Stored items from a collection:
━━━━━━━━━━━━━━━━

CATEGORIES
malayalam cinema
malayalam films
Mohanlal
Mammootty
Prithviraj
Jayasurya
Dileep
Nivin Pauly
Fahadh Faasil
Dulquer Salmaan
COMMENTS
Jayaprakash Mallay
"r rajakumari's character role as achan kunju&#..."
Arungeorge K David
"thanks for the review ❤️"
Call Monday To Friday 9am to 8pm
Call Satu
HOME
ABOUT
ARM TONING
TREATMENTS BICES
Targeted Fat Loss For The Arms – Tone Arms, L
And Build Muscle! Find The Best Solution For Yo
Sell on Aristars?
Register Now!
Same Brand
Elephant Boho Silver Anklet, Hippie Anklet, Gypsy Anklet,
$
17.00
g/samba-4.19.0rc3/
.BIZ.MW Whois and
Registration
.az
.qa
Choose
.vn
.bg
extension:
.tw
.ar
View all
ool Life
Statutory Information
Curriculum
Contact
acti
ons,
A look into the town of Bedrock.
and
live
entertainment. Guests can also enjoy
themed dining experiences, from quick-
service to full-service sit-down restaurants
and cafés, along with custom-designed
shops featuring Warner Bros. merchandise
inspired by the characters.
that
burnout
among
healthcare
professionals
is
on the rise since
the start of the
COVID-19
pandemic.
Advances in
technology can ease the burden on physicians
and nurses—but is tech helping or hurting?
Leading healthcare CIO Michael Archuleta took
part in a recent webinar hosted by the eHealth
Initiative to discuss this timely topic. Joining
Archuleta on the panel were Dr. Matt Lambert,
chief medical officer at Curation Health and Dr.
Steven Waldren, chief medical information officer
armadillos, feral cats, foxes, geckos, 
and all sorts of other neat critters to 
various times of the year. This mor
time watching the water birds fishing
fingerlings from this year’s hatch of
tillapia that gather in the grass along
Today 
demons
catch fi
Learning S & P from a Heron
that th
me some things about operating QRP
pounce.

━━━━━━━━━━━━━━━━

• [What you are asked to do]
Return every line above where "Archuleta" appears.

• [Exercise result]
Leading healthcare CIO Michael Archuleta took
Archuleta on the panel were Dr. Matt Lambert,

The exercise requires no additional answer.